Asian American scholarship can provide a bridge between the lessons of the past and pressing questions of the present, but so can Asian American art. Kenley Smith’s Akuma-Shin is one such project. The play features rising Asian American actors including Reuben Uy (from the show Bosch), and Victor S. Chi (from Agents of S.H.I.E.L.D), and had a month-long run at LA’s Sacred Fools Theater Community, where I viewed it in April. Evoking Godzilla without directly calling “the monster” in the room by its commonly-known name, Akuma-Shin brings back memories of Cold-War-era xenophobia, materializing the affect in every characters’ terror of the monster, as the plot wanders through multiple temporal, geographical, and subjunctive dimensions from (post)WWII Japan, to the US in the Sixties, to 9-11 America.
Because of its expansive landscape, the play at times feel choppy; but the director and writer seem to have sought to make that choppiness a part of the play’s thematic presentation. The set included “side-stages” elevated on the left and right wings of the main stage, outfitted with colorful lighting and suspensive shadows to augment the drama. Overloaded by these stimuli, I left the theater still unpacking the dense symbolism at work in the play.

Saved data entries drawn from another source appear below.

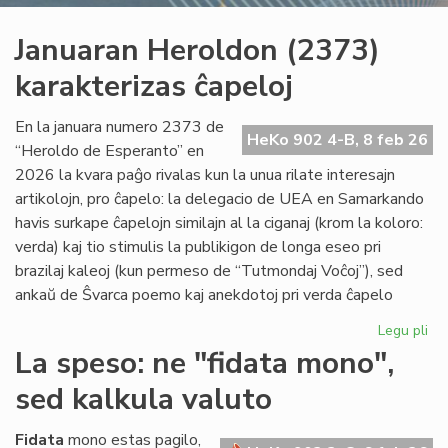
Januaran Heroldon (2373)
karakterizas ĉapeloj
En la januara numero 2373 de
HeKo 902 4-B, 8 feb 26
“Heroldo de Esperanto” en
2026 la kvara paĝo rivalas kun la unua rilate interesajn
artikolojn, pro ĉapelo: la delegacio de UEA en Samarkando
havis surkape ĉapelojn similajn al la ciganaj (krom la koloro:
verda) kaj tio stimulis la publikigon de longa eseo pri
brazilaj kaleoj (kun permeso de “Tutmondaj Voĉoj”), sed
ankaŭ de Ŝvarca poemo kaj anekdotoj pri verda ĉapelo
Legu pli
pri
Ja
La speso: ne "fidata mono",
He
sed kalkula valuto
(2
kar
ĉap
Fidata
mono estas pagilo,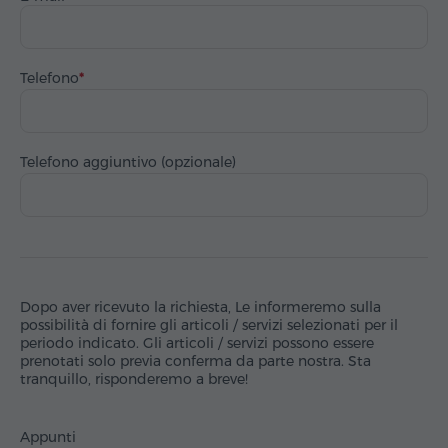
Telefono
Telefono aggiuntivo (opzionale)
Dopo aver ricevuto la richiesta, Le informeremo sulla
possibilità di fornire gli articoli / servizi selezionati per il
periodo indicato. Gli articoli / servizi possono essere
prenotati solo previa conferma da parte nostra. Sta
tranquillo, risponderemo a breve!
Appunti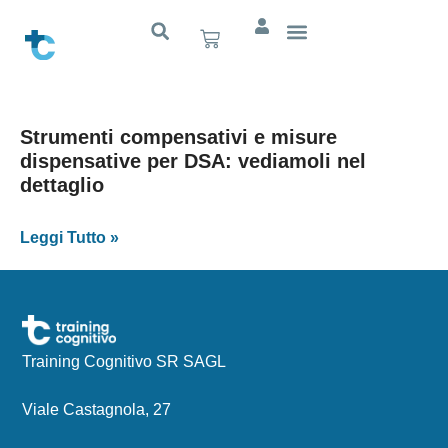
Strumenti compensativi e misure
dispensative per DSA: vediamoli nel
dettaglio
Leggi Tutto »
Training Cognitivo SR SAGL
Viale Castagnola, 27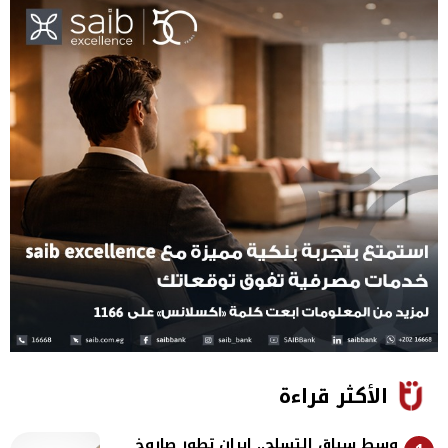
الأكثر قراءة
وسط سباق التسلح.. إيران تطور صاروخ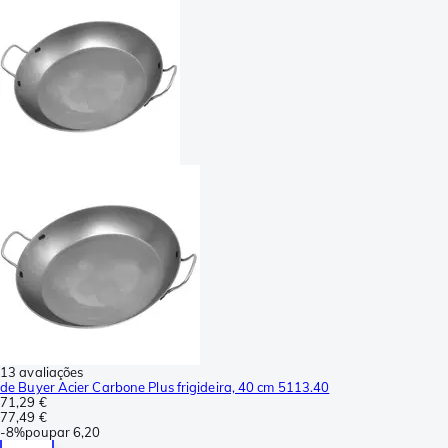
13 avaliações
de Buyer Acier Carbone Plus frigideira, 40 cm 5113.40
71,29 €
77,49 €
-
8%
poupar
6,20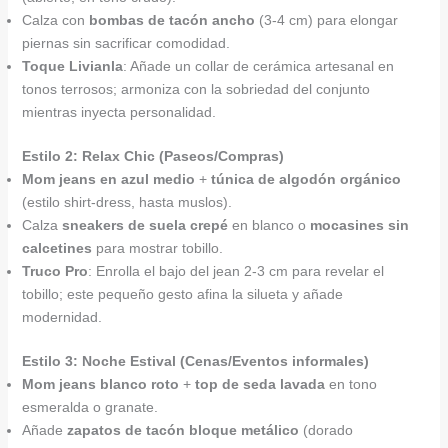
Calza con
bombas de tacón ancho
(3-4 cm) para elongar
piernas sin sacrificar comodidad.
Toque Livianla
: Añade un collar de cerámica artesanal en
tonos terrosos; armoniza con la sobriedad del conjunto
mientras inyecta personalidad.
Estilo 2: Relax Chic (Paseos/Compras)
Mom jeans en azul medio
+
túnica de algodón orgánico
(estilo shirt-dress, hasta muslos).
Calza
sneakers de suela crepé
en blanco o
mocasines sin
calcetines
para mostrar tobillo.
Truco Pro
: Enrolla el bajo del jean 2-3 cm para revelar el
tobillo; este pequeño gesto afina la silueta y añade
modernidad.
Estilo 3: Noche Estival (Cenas/Eventos informales)
Mom jeans blanco roto
+
top de seda lavada
en tono
esmeralda o granate.
Añade
zapatos de tacón bloque metálico
(dorado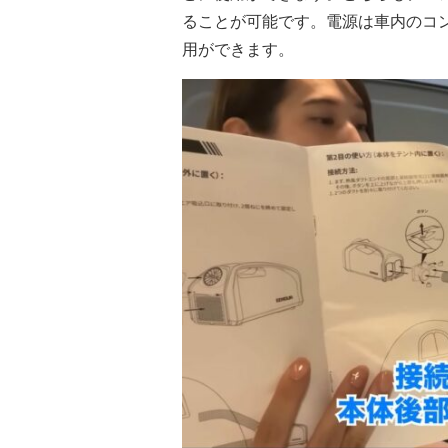
ることが可能です。電源は車内のコ
用ができます。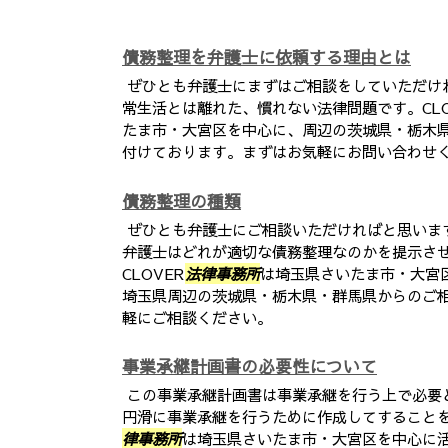
債務整理を弁護士に依頼する理由とは
ぜひとも弁護士にまずはご相談をしていただけ
常生活とは離れた、慣れない法律問題です。CLO
たま市・大宮区を中心に、周辺の茨城県・栃木
付けております。まずはお気軽にお問い合わせ
債務整理の種類
ぜひとも弁護士にご相談いただければと思いま
弁護士はどれが適切な債務整理なのかを提示さ
CLOVER
法律事務所
は埼玉県さいたま市・大宮
埼玉県周辺の茨城県・栃木県・群馬県からのご
軽にご相談ください。
事業承継計画書の必要性について
この事業承継計画書は事業承継を行う上で必要
円滑に事業承継を行うために作成してすることを
律事務所
は埼玉県さいたま市・大宮区を中心に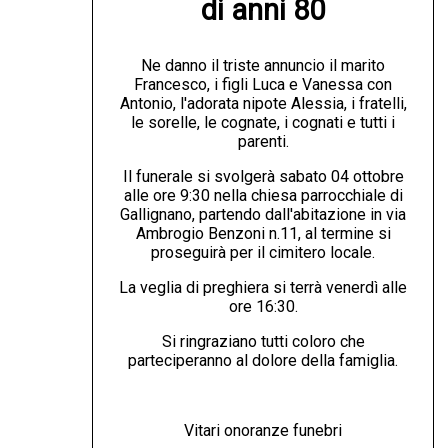
di anni 80
Ne danno il triste annuncio il marito
Francesco, i figli Luca e Vanessa con
Antonio, l'adorata nipote Alessia, i fratelli,
le sorelle, le cognate, i cognati e tutti i
parenti.
Il funerale si svolgerà sabato 04 ottobre
alle ore 9:30 nella chiesa parrocchiale di
Gallignano, partendo dall'abitazione in via
Ambrogio Benzoni n.11, al termine si
proseguirà per il cimitero locale.
La veglia di preghiera si terrà venerdì alle
ore 16:30.
Si ringraziano tutti coloro che
parteciperanno al dolore della famiglia.
Vitari onoranze funebri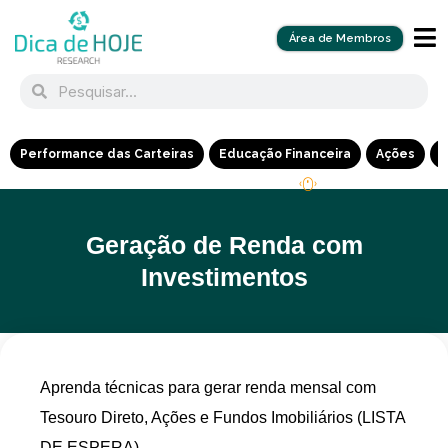
Área de Membros
Performance das Carteiras
Educação Financeira
Ações
R
Geração de Renda com
Investimentos
Aprenda técnicas para gerar renda mensal com
Tesouro Direto, Ações e Fundos Imobiliários (LISTA
DE ESPERA)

What does the monster represent? What do the victims and the survivors in the play tell us about international fear by recounting the monster-induced apocalypse via the theatrical mediation of the talk show and the classroom?
The answers to these questions are, I think, directly related to the pedagogical values of Asian American history and culture. By concretizing fear in the popular figure of a Godzilla-like monster, a monster that brings out the personal demons, traumas, and failings in each of the characters of the play (Japanese and Americans included), Akuma-Shinuses popular culture to show how the fear of the Other can overwhelm the social imagination, leading to destructive vengeance and wide-spread collateral damage.